Jusque là on voguait, louvoyant aux alizés des rencontres,
parcourant la planète, au sens propre pour certains.
L’expérience
maritime de nos prédécesseurs, les modèles qu’ont été nos parents,

ont permis
de braver les distances, les tempêtes, les coups de vent,
le vertige des vagues, les vague-à-l’âme aussi,
les abandons de bord, les pertes de repères,

les avaries du corps…

Heureux de faire escale au premier port d’attache,
celui de notre enfance,
au gré de nos cursus, si ce n’est de nos errances,
et de nous ressourcer dans une douce connivence
aux êtres qu’on aimait :
c’est bien de cette façon que nous te retrouvions,
toujours égale et souriante, enthousiaste, engagée,
passionnée et battante, parcourant les pays,
attentive à chacun, fédérant les actions,
donnant de ta personne, repartant sans attente
poursuivre tes missions !

Et puis…

… Il y eut ces récifs…

Qui aurait pu penser que tu t’y cognerais ?
Tu menais bien ta barque, tous peuvent en témoigner !
Ton sillage reste inscrit dans nos yeux désolés.
Ta force, et l’ énergie qui t’ont été confiées,
tu les as mises au service des plus frêles esquifs,
chacun s’en souviendra.

Il y a eu naufrage,
corps et esprit en tremblent, nous sommes tous des mortels…
Il y a eu naufrage :
tu manques à notre appel, nos coeurs sont chavirés.

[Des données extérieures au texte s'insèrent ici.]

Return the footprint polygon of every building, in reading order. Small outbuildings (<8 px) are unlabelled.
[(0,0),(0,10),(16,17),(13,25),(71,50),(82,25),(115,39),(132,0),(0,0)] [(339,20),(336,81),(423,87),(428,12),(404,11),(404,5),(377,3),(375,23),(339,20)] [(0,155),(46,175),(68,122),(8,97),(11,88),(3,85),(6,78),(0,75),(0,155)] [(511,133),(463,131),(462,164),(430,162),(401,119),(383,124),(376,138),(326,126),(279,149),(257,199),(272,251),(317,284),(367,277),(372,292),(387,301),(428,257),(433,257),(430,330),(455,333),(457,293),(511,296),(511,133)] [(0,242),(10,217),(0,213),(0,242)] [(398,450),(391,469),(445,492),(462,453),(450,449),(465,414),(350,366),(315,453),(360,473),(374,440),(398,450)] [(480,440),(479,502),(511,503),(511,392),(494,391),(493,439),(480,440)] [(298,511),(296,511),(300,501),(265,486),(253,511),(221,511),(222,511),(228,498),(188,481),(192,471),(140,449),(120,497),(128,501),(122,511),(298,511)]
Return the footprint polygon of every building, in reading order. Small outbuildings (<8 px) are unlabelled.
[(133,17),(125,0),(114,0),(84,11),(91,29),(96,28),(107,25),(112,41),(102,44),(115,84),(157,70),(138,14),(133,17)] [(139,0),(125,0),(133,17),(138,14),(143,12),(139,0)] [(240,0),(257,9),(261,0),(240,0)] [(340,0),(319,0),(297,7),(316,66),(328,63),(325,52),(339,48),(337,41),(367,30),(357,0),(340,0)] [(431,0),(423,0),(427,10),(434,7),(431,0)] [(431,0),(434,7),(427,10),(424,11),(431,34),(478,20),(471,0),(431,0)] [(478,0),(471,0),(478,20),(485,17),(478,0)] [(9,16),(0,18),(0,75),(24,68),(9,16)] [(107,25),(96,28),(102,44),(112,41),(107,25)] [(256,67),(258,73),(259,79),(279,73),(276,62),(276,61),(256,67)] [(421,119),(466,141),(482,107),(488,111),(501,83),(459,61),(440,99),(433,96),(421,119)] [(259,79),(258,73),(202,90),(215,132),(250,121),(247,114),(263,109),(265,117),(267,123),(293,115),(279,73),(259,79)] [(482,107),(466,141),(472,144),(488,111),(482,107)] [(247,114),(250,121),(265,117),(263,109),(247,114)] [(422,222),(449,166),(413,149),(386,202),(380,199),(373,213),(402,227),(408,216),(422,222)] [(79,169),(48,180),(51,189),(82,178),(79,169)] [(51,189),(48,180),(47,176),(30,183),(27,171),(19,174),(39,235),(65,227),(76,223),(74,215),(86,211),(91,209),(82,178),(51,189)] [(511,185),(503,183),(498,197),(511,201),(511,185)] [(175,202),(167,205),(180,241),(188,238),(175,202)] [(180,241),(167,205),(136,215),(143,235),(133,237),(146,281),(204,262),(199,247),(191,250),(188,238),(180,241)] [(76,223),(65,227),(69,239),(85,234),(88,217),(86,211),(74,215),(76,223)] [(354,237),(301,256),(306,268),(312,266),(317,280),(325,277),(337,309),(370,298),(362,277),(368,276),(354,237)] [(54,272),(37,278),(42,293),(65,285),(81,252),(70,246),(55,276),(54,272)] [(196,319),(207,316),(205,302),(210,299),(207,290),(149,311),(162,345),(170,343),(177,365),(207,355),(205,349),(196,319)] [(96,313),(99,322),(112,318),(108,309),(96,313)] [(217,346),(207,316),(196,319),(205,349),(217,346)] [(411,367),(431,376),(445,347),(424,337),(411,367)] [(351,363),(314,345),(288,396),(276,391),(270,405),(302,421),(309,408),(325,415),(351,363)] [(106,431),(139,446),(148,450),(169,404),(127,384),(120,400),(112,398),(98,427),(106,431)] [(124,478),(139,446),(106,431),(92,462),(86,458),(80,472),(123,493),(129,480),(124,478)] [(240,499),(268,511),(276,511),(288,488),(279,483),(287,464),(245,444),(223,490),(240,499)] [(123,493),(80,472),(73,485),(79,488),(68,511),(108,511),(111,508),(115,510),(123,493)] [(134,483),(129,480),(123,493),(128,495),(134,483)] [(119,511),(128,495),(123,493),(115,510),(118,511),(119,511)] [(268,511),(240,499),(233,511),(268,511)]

La colère et les larmes ne nous consoleront pas.
Gardons pourtant la tête hors de l’eau, et ensemble,
comme tu le souhaiterais,
poursuivons le voyage sur cette terre imparfaite…
Laissons-nous emmener par un vent du large
qui ne cessera à présent
de murmurer ton nom !

Que ce souffle apaisant ne s’éteigne jamais !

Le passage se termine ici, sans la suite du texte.